### Prompt
Rewrite every line of the entries below as one numbered list, omitting blank lines.

Box coordinate listings
──────────

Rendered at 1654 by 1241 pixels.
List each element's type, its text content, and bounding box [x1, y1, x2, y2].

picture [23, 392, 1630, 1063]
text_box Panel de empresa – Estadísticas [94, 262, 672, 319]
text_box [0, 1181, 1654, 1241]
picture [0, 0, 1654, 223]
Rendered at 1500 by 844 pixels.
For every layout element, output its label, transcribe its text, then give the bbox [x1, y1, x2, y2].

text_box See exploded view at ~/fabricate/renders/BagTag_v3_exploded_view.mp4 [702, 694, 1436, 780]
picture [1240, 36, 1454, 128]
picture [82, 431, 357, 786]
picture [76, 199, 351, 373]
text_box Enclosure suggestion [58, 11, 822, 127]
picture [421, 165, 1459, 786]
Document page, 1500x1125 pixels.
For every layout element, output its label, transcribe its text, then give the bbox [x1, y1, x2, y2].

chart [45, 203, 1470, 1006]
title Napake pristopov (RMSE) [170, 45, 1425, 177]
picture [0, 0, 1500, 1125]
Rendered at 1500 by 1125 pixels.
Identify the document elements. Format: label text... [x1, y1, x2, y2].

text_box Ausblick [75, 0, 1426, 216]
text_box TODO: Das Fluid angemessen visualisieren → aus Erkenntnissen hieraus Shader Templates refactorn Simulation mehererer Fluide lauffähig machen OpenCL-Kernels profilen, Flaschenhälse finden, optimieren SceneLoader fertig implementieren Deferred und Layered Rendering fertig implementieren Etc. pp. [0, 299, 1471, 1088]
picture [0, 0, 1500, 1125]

──────────

### Worked answer
1. Rendered at 1654 by 1241 pixels.
2. List each element's type, its text content, and bounding box [x1, y1, x2, y2].
3. picture [23, 392, 1630, 1063]
4. text_box Panel de empresa – Estadísticas [94, 262, 672, 319]
5. text_box [0, 1181, 1654, 1241]
6. picture [0, 0, 1654, 223]
7. Rendered at 1500 by 844 pixels.
8. For every layout element, output its label, transcribe its text, then give the bbox [x1, y1, x2, y2].
9. text_box See exploded view at ~/fabricate/renders/BagTag_v3_exploded_view.mp4 [702, 694, 1436, 780]
10. picture [1240, 36, 1454, 128]
11. picture [82, 431, 357, 786]
12. picture [76, 199, 351, 373]
13. text_box Enclosure suggestion [58, 11, 822, 127]
14. picture [421, 165, 1459, 786]
15. Document page, 1500x1125 pixels.
16. For every layout element, output its label, transcribe its text, then give the bbox [x1, y1, x2, y2].
17. chart [45, 203, 1470, 1006]
18. title Napake pristopov (RMSE) [170, 45, 1425, 177]
19. picture [0, 0, 1500, 1125]
20. Rendered at 1500 by 1125 pixels.
21. Identify the document elements. Format: label text... [x1, y1, x2, y2].
22. text_box Ausblick [75, 0, 1426, 216]
23. text_box TODO: Das Fluid angemessen visualisieren → aus Erkenntnissen hieraus Shader Templates refactorn Simulation mehererer Fluide lauffähig machen OpenCL-Kernels profilen, Flaschenhälse finden, optimieren SceneLoader fertig implementieren Deferred und Layered Rendering fertig implementieren Etc. pp. [0, 299, 1471, 1088]
24. picture [0, 0, 1500, 1125]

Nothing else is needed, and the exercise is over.